La femme à part
A travers ses déambulations dans les rues de New York, Vivian Gornick revisite sa vie dans La femme à part (Rivages). Amitiés, amours, littérature… elle livre des anecdotes qui ont jalonné son existence et nourri sa pensée, celle d’une femme libre.
Dans un premier temps, se présente son ami Léonard, gay à l’humeur morose, avec lequel elle a depuis vingt ans des rendez vous réguliers (« … Leonard et moi nous retrouvons une fois par semaine pour une promenade, un dîner et un film, […] Mis à part pendant les deux heures passées au cinéma, il est rare que nous fassions autre chose que parler. […] Nos conversations sont plus satisfaisantes que toutes celles que nous avons pu connaître »). Si les deux amis ont en commun un certain pessimisme, ils ne sauraient manquer leur conversation hebdomadaire et, même s’ils ne parviennent pas toujours à se soutenir, une vraie complicité les rassemble (« Il comprend par osmose ce que je dis »).
Partageant un même sentiment d’échec, de défaite on pourrait avancer que Vivian Gornick a trouvé en Léonard cet ami idéal à défaut d’avoir trouvé l’homme idéal. Dans son ouvrage qui ne se présente ni comme un roman ni comme une auto-biographie le thème de l’amour est omniprésent et l’auteur n’hésite d’ailleurs pas à dire qu’elle a passé dix ans à chercher, non pas un mari car ni le mariage ni la maternité ne l’ont jamais intéressée, mais l’homme idéal, le Prince charmant… l’Amour avec un grand A (« … l’amour est l’intensité suprême, l’unique exaltation qui ait du sens. »)

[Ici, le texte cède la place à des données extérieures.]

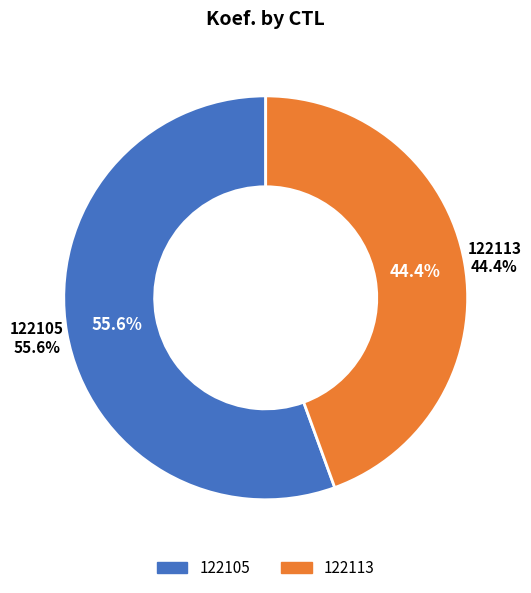

How many slices are in this pie chart?

2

Le récit est parsemé de rencontres et d’anecdotes qui parfois prennent des allures littéraires, ramenant à l’intériorité de Vivian Gornick, ainsi lorsqu’elle raconte l’histoire de la relation d’amitié entre Henri James et l’auteur Constance Woolson ou encore celle de l’écrivain Seymour Krim qui mit en scène sa déprime pour créer sa prose tout en ayant du mal à transformer ses fantasmes en réalité… jusqu’à ce qu’il finisse par écrire un essai réussi Pour mes compagnons d’échec. Hormis le fait de trouver le grand amour il y avait sans doute chez Vivian Gornick l’ambition d’écrire un grand livre (« … le plus souvent, je rêvais de l’avenir – de ces lendemains où j’écrirais un livre important, où je rencontrerais le compagnon de toute une vie, où je deviendrais cette femme de caractère qu’il me restait à devenir. ») d’où le parallèle que l’on peut faire de sa proximité avec Seymour Krim.
Du sentiment d’échec à la dépression il n’y a qu’un pas et Vivian Gornick eut longtemps pour habitude de marcher pour combattre la mélancolie («Pendant des années, j’ai parcouru dix kilomètres à pied chaque jour. Je marchais pour m’éclaircir les idées, pour participer à la vie de la rue, pour chasser la dépression de l’après-midi.»). Une mélancolie dont elle extirpe la signification à travers le souvenir de cet ami d’enfant, Tomas, le garçon qui se tenait toujours à part et dont toutes les femmes, elle comprise, avaient eu pour espoir de réchauffer le cœur (« … un espoir vain parce qu’aucune quantité d’amour ne peut vaincre la puissance titanesque de cette tristesse originelle. »).
La voix de Vivian Gornick nous parvient depuis New York et c’est un peu comme si, d’association en association, par le biais d’une analyse perspicace et non sans humour, on faisait un tour d’horizon de la vie de cette femme singulière qui dit avoir toujours été en quête de la bonne personne à qui parler.